Chapters 1–5 describe the introduction of the tank in 1916, its interwar development, and its impact in World War II. The first chapter concerns the tenuous nature of tank warfare in the First World War and the struggle by the British and French commanders, not to mention tankers themselves, to capitalize on the new machines. Searle writes that the battle of La Malmaison (23–27 Oct. 1917)

saw a technological innovation for the French tank force, with two Schneiders and two St Chamonds employed which had been converted to radio-telegraphy tanks. Malmaison proved successful in its objectives with the French advancing up to 6km, capturing over 11,000 Germans, substantial quantities of equipment, with total casualties of just under 12,000 men. Tanks crew casualties were: 20 killed, with 62 wounded, much lighter than previous French tank engagements. However, of the 63 tanks engaged, only 21 made any meaningful contribution to the battle. So was the battle a success or not? (21)

After going into further detail, he concludes that the tanks did make a difference.

Chapter 2 looks at the interwar period, elucidating the interplay of theory and technological realities. It is well known that the victorious states of the Great War were far more doctrinaire than the losers. Strategists in Nazi Germany and Stalinist Russia were more willing to experiment and take into account the theories of armored warfare written by foreigners.

Chapters 3–5 cover World War II, concentrating on Europe and especially the great tank battles in Russia. Searle places a welcome corrective stress on the importance of traffic control, radio communication, and command units to German successes, especially early on. However, one misses here a close analysis of the value of artillery and airpower doctrine for the operation of armor formations.

Chapters 6–9 move from the end of World War II up to the present. Chapter 6 sheds light on the use of armor in Korea, Indo-China (by the French), and Vietnam (by the Americans). While both French and US counter-insurgency efforts in Vietnam are often seen as a war of helicopters, Searle notes that

The French proved that armour could be used effectively in the various types of terrain of what later became Vietnam. But armoured units were not exploited to their full advantage: first due to the limitations of the vehicles initially delivered; and second, due to the failure of the French to understand the correct role for mobile units quickly enough. (120)
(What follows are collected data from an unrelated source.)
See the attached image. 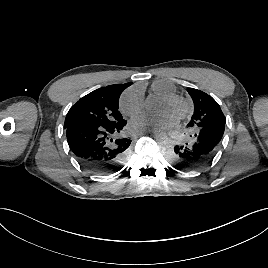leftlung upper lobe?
Returning a JSON list of instances; mask_svg holds the SVG:
<instances>
[{"mask_svg":"<svg viewBox=\"0 0 268 268\" xmlns=\"http://www.w3.org/2000/svg\"><path fill=\"white\" fill-rule=\"evenodd\" d=\"M187 91L194 103V113L187 124L192 132L212 124L226 123L219 104L211 96L194 88H188Z\"/></svg>","mask_w":268,"mask_h":268,"instance_id":"left-lung-upper-lobe-1","label":"left lung upper lobe"}]
</instances>
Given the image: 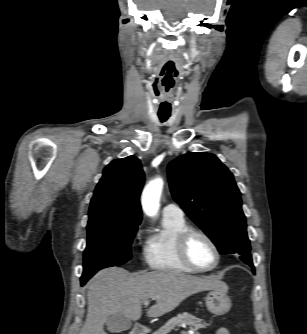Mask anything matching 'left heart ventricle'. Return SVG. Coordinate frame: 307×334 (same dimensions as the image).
<instances>
[{
  "label": "left heart ventricle",
  "instance_id": "left-heart-ventricle-1",
  "mask_svg": "<svg viewBox=\"0 0 307 334\" xmlns=\"http://www.w3.org/2000/svg\"><path fill=\"white\" fill-rule=\"evenodd\" d=\"M189 254L193 262L202 268L211 267L215 262V252L202 237L194 236L189 244Z\"/></svg>",
  "mask_w": 307,
  "mask_h": 334
}]
</instances>
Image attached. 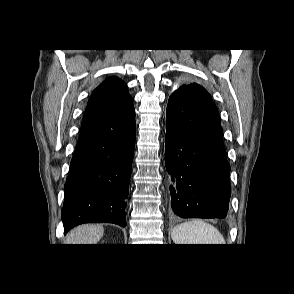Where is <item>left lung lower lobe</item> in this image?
<instances>
[{
  "mask_svg": "<svg viewBox=\"0 0 294 294\" xmlns=\"http://www.w3.org/2000/svg\"><path fill=\"white\" fill-rule=\"evenodd\" d=\"M165 164L171 207L182 218H224L230 200V165L214 102L170 96Z\"/></svg>",
  "mask_w": 294,
  "mask_h": 294,
  "instance_id": "left-lung-lower-lobe-1",
  "label": "left lung lower lobe"
}]
</instances>
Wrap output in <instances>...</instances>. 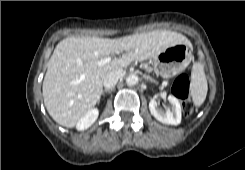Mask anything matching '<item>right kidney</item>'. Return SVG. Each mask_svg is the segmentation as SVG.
Instances as JSON below:
<instances>
[{
    "mask_svg": "<svg viewBox=\"0 0 245 170\" xmlns=\"http://www.w3.org/2000/svg\"><path fill=\"white\" fill-rule=\"evenodd\" d=\"M99 111L97 108L88 111L76 124V128L79 131L89 128L98 118Z\"/></svg>",
    "mask_w": 245,
    "mask_h": 170,
    "instance_id": "obj_1",
    "label": "right kidney"
}]
</instances>
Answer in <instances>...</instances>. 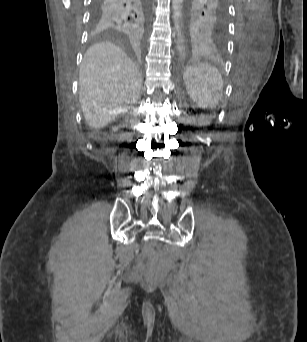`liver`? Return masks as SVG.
<instances>
[{
    "label": "liver",
    "instance_id": "1",
    "mask_svg": "<svg viewBox=\"0 0 307 342\" xmlns=\"http://www.w3.org/2000/svg\"><path fill=\"white\" fill-rule=\"evenodd\" d=\"M141 76L125 52L100 42L88 48L79 70V100L83 116L91 128H104L136 104L141 92Z\"/></svg>",
    "mask_w": 307,
    "mask_h": 342
}]
</instances>
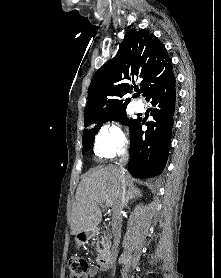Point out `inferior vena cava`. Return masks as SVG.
Instances as JSON below:
<instances>
[{"instance_id": "obj_1", "label": "inferior vena cava", "mask_w": 221, "mask_h": 278, "mask_svg": "<svg viewBox=\"0 0 221 278\" xmlns=\"http://www.w3.org/2000/svg\"><path fill=\"white\" fill-rule=\"evenodd\" d=\"M129 160V154L124 153L121 156V159L119 160V168L122 172H124V166L128 163ZM125 185L121 182V184L118 187L117 193H116V200L114 202V205L112 207V233L115 237L114 239V245L112 247L113 251L116 250L117 246V237L120 234L121 231V212L125 205Z\"/></svg>"}]
</instances>
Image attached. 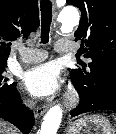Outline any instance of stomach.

The author devotes chap. 7 to contrasting the actual experience of counter-insurgency with a hypothetical war featuring armor battles on the German Plain and the perceived disparity in numbers between NATO and Warsaw Pact forces. Chapter 8 provides a fine summary of the Arab-Israeli wars between 1948 and 2006, in which the Israelis again and again proved that superior tactical doctrine, flexible leaders, and effective command and control could make up for deficits in numbers.

Finally, chap. 9 considers the diverse fighting across the Persian Gulf region, from the Iraq-Iran wars to the present. The Iraq-Iran conflict saw severe AFV losses on both sides owing to poor doctrine, training, and leadership. By contrast, the 2003 American invasion of Iraq proved that AFV firepower and protective armor could play a key role in fighting, despite the advent of improvised explosive devices.

Searle ends with an acute, albeit too short, chapter regarding the political impact of armor on the minds of citizens and the intentions of governments. Since its introduction a century ago, the tank has become a potent symbol of political oppression, whether in Budapest in 1956, Prague in 1968, or Beijing in 1989 (which the author omits).

Given the chronological scope of his ambitious book, Alaric Searle cannot cover everything. But he does ask provocative questions that should inspire further research on a variety of topics still needing investigation. Armoured Warfare is essential reading for anyone with a serious interest in the evolution of military technology in modern warfare.

[1] See, most recently, "Army Surplus?" in The Economist (12 Sept. 2020) 70.